SennseJ: Inicjatorami byli bleub i Yaper. Zagadali, ja się zgodziłem i działamy. Bardzo cieszy mnie fakt że jestem od samego początku i miałem jakiś wkład w to jak wygląda Co-Relacja. Niestety w niektórych obowiązkach nie pomagam tak, jak by to wypadało, ale chłopaki chyba jeszcze mnie wyrzucić nie chcą.
W jaki sposób powstaje każdy odcinek? Jak wyglądają Wasze
przygotowania?
yaper: Planowanie to klucz do sukcesu. Jak doskonale wiadomo, nagrywamy w regularnych odstępach czasowych, co dwa tygodnie. Tydzień, w którym planujemy nagranie to jeden wielki plac budowy. Rozpoczynamy od typowego szkieletu, line-upu, do którego każdy może zasugerować dowolne interesujące treści. Następnie ma miejsce burza mózgów - wspólnie decydujemy, które tematy mają największy sens i optymalizujemy rozkład jazdy pod kątem objętości i atrakcyjności. Ten proces trwa praktycznie do niedzieli, wtedy zbieramy się o ustalonej uprzednio porze i nagrywamy, to co leci Wam w głośnikach / słuchawkach. Przed nagraniem właściwym rzeczą normalną jest test sprzętu, aby uniknąć katastrofy w trakcie. Finalne szlify to obróbka audio i sklejanie całego materiału do kupy. Proces ten ciągle ulega usprawnieniom, człowiek uczy się na błędach i wyciąga wnioski ze swoich dokonań.

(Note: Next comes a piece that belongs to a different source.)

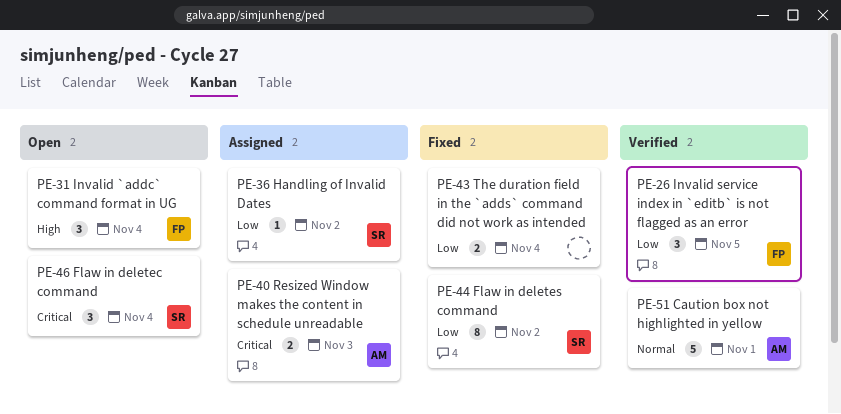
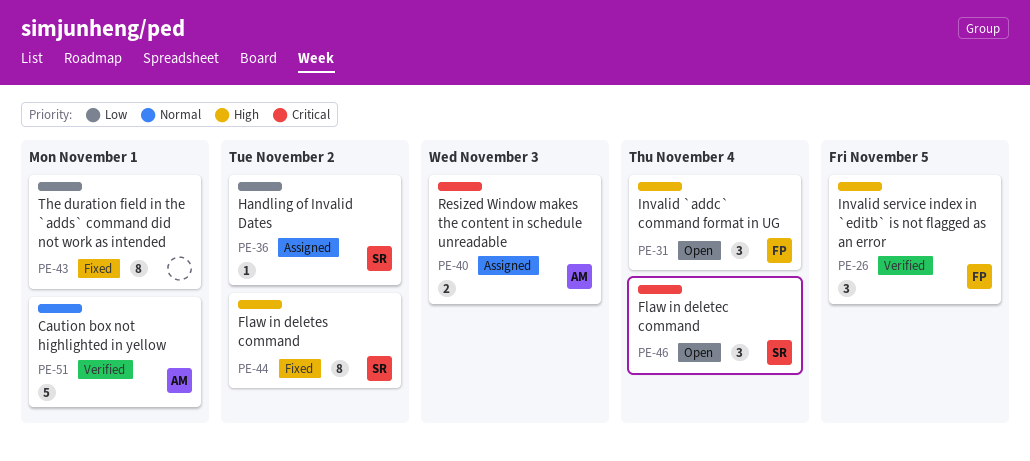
PE-26, priority: Low -> High
PE-43, estimate: 2 -> 8
PE-43, due: Nov 4 -> Nov 1
PE-44, priority: Low -> High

Skład Ekipy lubi zmieniać ilość aktualnie wypowiadających się
członków, których to często zastępują jednak goście specjalni. W 17
odcinku posłuchać mogliśmy jednego z redaktorów CD-Action, Adziora,
który to ramię w ramię z Wami dyskutował na różne tematy - czy
przyszłość przyniesie persony równie sporego formatu? Czy każdy może
tak z Co-Relacją sobie usiąść i pogawędzić?
bleub: Odcinek z Adziorem nagrywało nam się niezwykle przyjemnie, miał również większą popularność wśród słuchaczy, dlatego będziemy w przyszłości starali się "organizować" do podcastu równie ciekawe osoby. Praktycznie co odcinek audycja ulega pewnym zmianom, sporo rzeczy dzieje się również obok samego podcastu, przez co nie możemy zapewnić w każdej odsłonie nowej osobistości, niemniej idea gości specjalnych będzie trwała.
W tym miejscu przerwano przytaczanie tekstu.